BEGIN STORED DATA
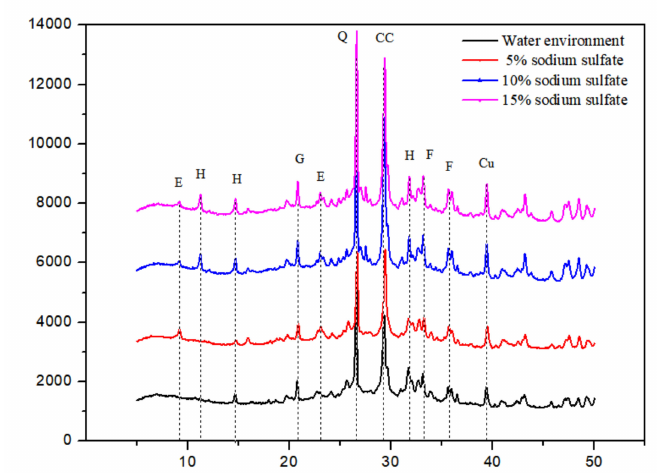
Figure 6. XRD patterns under a 75% high-sulphur fly ash content. E: Ettringite; H: Calcium sulphate hemihydrate; G: Gypsum; Q: Quartz; CC: Calcite.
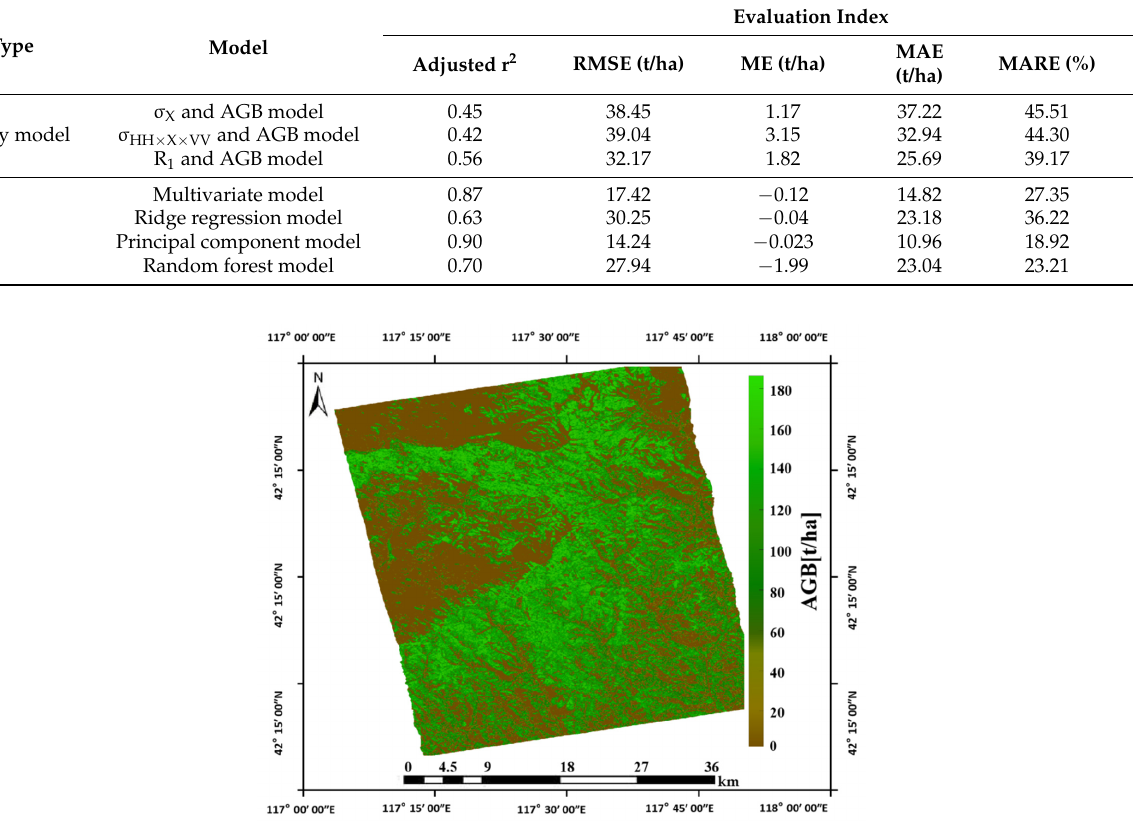
Figure 11. AGB prediction results.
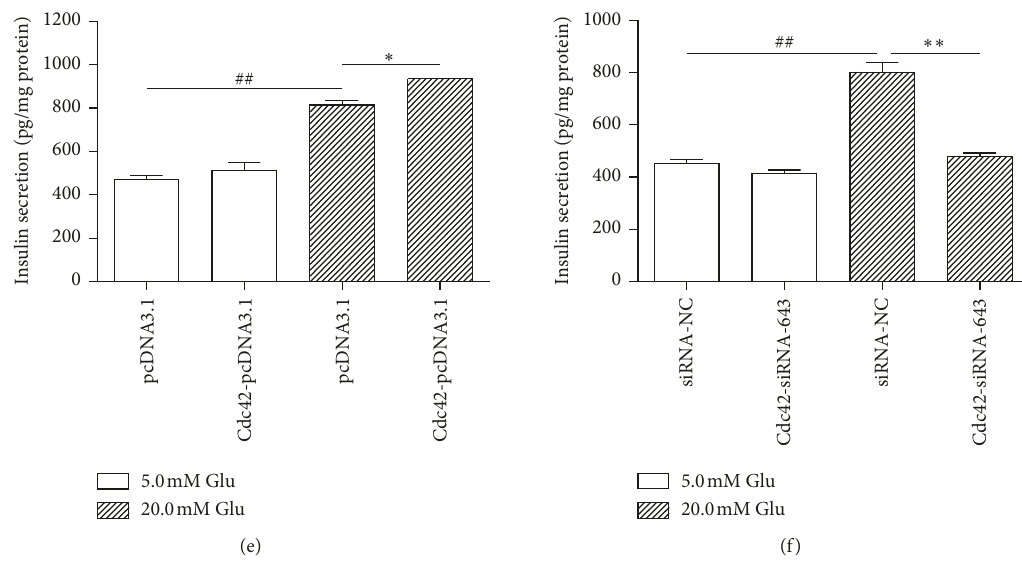
Figure 2: Effects of Cdc42 on MIN6 cells. (a) Effects of Cdc42-pcDNA3.1 on Cdc42 expression in MIN6 cells. Western blot to detect Cdc42 protein expression after transfection with Cdc42-pcDNA3.1 ( n � 3). ∗ P < 0 . 01, compared with pcDNA3.1 group, as assessed by paired Student’s t -test. (b and c) Screening of Cdc42-siRNA fragments. (b) RT-PCR to detect Cdc42 mRNA expression after transient transfection with different siRNA fragments ( n � 3). ∗ P < 0 . 05 and ∗∗ P < 0 . 01, compared with siRNA-NC group, as assessed by paired Student’s t -test. (c) Western blot to detect Cdc42 protein expression after transient transfection with different siRNA fragments ( n � 3). ∗∗ P < 0 . 01, compared with siRNA-NC group, as assessed by paired Student’s t -test. (d) Effects of Cdc42 on MIN6 cell proliferation. CCK assay to detect MIN6 cell proliferation after transfection with Cdc42-siRNA and Cdc42-pcDNA3.1 ( n � 3). ∗∗ P < 0 . 01, compared with siRNA-NC group, # P < 0 . 01, compared with pcDNA3.1 group, as assessed by one-way ANOVA, followed by Fisher’s least significant difference test. (e and f) Effects of Cdc42 on insulin secretion by MIN6 cells. ELISA to detect insulin secretion levels in MIN6 cells after transient transfection with Cdc42-pcDNA3.1 and Cdc42-siRNA under basal-glucose (5.0 mM) and high-glucose (20.0 mM) stimulation 5.0 mM glucose group, as assessed by paired Student’s t -test. Data are shown as mean ± SD. NC: negative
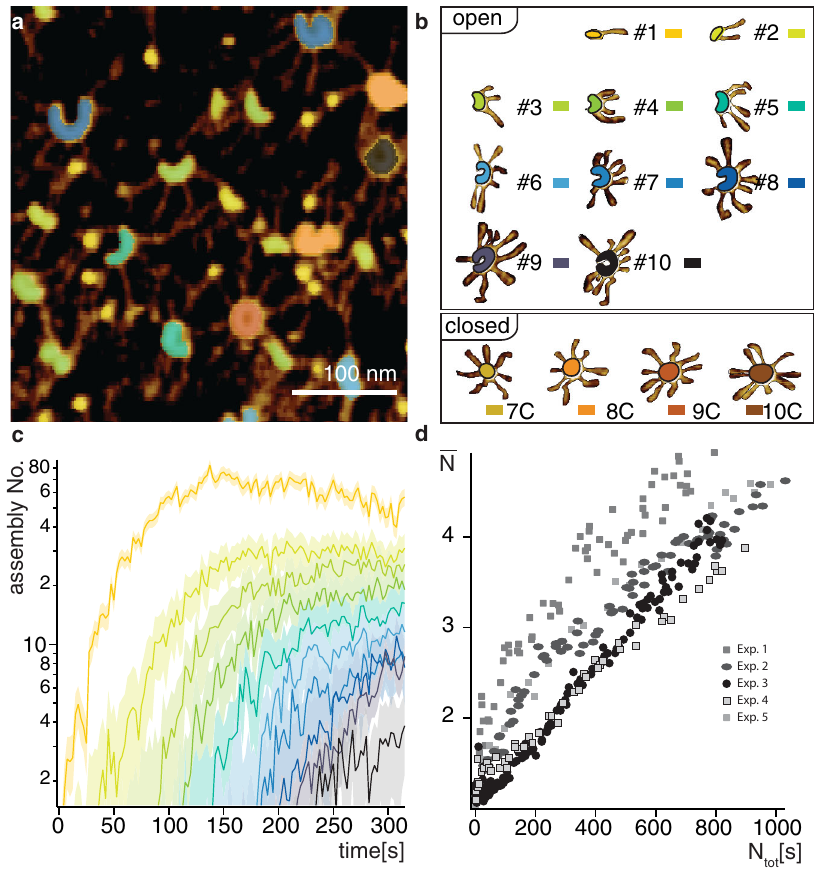
Fig. 3 Machine learning aided classi fi cation of surface SAS-6 self-assembly. a Distinct oligomeric states recognized by machine learning aided classi fi cation in PORT-HS-AFM data. b Representative examples of existing classes. In total there are 10 open and 4 closed conformations, some of which are present in the image shown in panel a . c Number of assemblies of each oligomeric species over time (thin lines, colors as in panel B) in one PORT-HS- AFM experiment. d Average oligomerization degree ( (cid:1) N ) as a function of the total number of homodimers on the mica surface for 5 experiments (see Supplementary Fig. 3 for individual time traces). Note similar slopes, re fl ecting analogous oligomerization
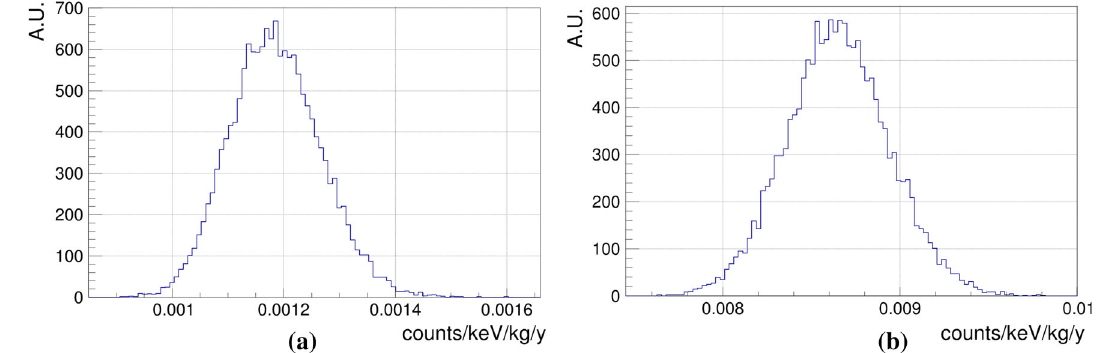
Fig. 5 Global pdf’s, accounting for internal correlations, for the BI contribution of a TeO 2 bulk and surface impurities and b CuNOSV bulk and surface impurities. The mean of each pdf is taken as the estimation of the global contribution to the CUORE background budget BI i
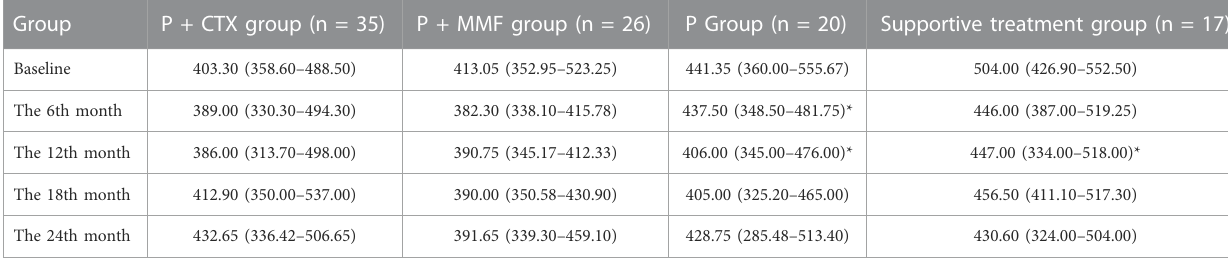
TABLE 6 Comparison of SUA in different treatment groups of severe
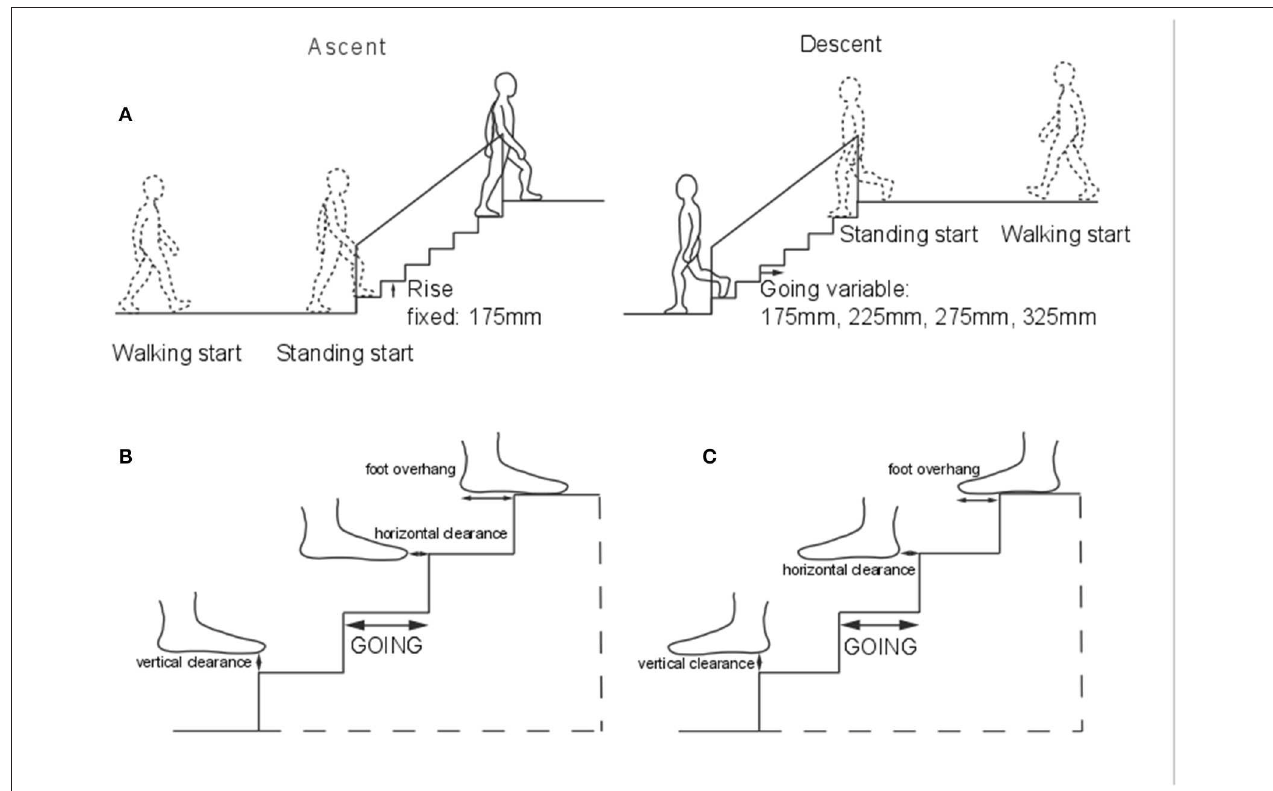
FIGURE 1 | Apparatus. (A) The seven-step instrumented stair. Step size: rise (height) 175mm, going 175, 225, 275, and 325mm. Four force platforms were embedded in steps 2–5. Handrails were provided on each side. Representation of the vertical and horizontal clearance and overhang in ascent (B) , and descent (C)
END STORED DATA
Return every entry word for word, but drop any pictures.

Figure 6. XRD patterns under a 75% high-sulphur fly ash content. E: Ettringite; H: Calcium sulphate hemihydrate; G: Gypsum; Q: Quartz; CC: Calcite.
Figure 11. AGB prediction results.
Figure 2: Effects of Cdc42 on MIN6 cells. (a) Effects of Cdc42-pcDNA3.1 on Cdc42 expression in MIN6 cells. Western blot to detect Cdc42 protein expression after transfection with Cdc42-pcDNA3.1 ( n � 3). ∗ P < 0 . 01, compared with pcDNA3.1 group, as assessed by paired Student’s t -test. (b and c) Screening of Cdc42-siRNA fragments. (b) RT-PCR to detect Cdc42 mRNA expression after transient transfection with different siRNA fragments ( n � 3). ∗ P < 0 . 05 and ∗∗ P < 0 . 01, compared with siRNA-NC group, as assessed by paired Student’s t -test. (c) Western blot to detect Cdc42 protein expression after transient transfection with different siRNA fragments ( n � 3). ∗∗ P < 0 . 01, compared with siRNA-NC group, as assessed by paired Student’s t -test. (d) Effects of Cdc42 on MIN6 cell proliferation. CCK assay to detect MIN6 cell proliferation after transfection with Cdc42-siRNA and Cdc42-pcDNA3.1 ( n � 3). ∗∗ P < 0 . 01, compared with siRNA-NC group, # P < 0 . 01, compared with pcDNA3.1 group, as assessed by one-way ANOVA, followed by Fisher’s least significant difference test. (e and f) Effects of Cdc42 on insulin secretion by MIN6 cells. ELISA to detect insulin secretion levels in MIN6 cells after transient transfection with Cdc42-pcDNA3.1 and Cdc42-siRNA under basal-glucose (5.0 mM) and high-glucose (20.0 mM) stimulation 5.0 mM glucose group, as assessed by paired Student’s t -test. Data are shown as mean ± SD. NC: negative
Fig. 3 Machine learning aided classi fi cation of surface SAS-6 self-assembly. a Distinct oligomeric states recognized by machine learning aided classi fi cation in PORT-HS-AFM data. b Representative examples of existing classes. In total there are 10 open and 4 closed conformations, some of which are present in the image shown in panel a . c Number of assemblies of each oligomeric species over time (thin lines, colors as in panel B) in one PORT-HS- AFM experiment. d Average oligomerization degree ( (cid:1) N ) as a function of the total number of homodimers on the mica surface for 5 experiments (see Supplementary Fig. 3 for individual time traces). Note similar slopes, re fl ecting analogous oligomerization
Fig. 5 Global pdf’s, accounting for internal correlations, for the BI contribution of a TeO 2 bulk and surface impurities and b CuNOSV bulk and surface impurities. The mean of each pdf is taken as the estimation of the global contribution to the CUORE background budget BI i
TABLE 6 Comparison of SUA in different treatment groups of severe
FIGURE 1 | Apparatus. (A) The seven-step instrumented stair. Step size: rise (height) 175mm, going 175, 225, 275, and 325mm. Four force platforms were embedded in steps 2–5. Handrails were provided on each side. Representation of the vertical and horizontal clearance and overhang in ascent (B) , and descent (C)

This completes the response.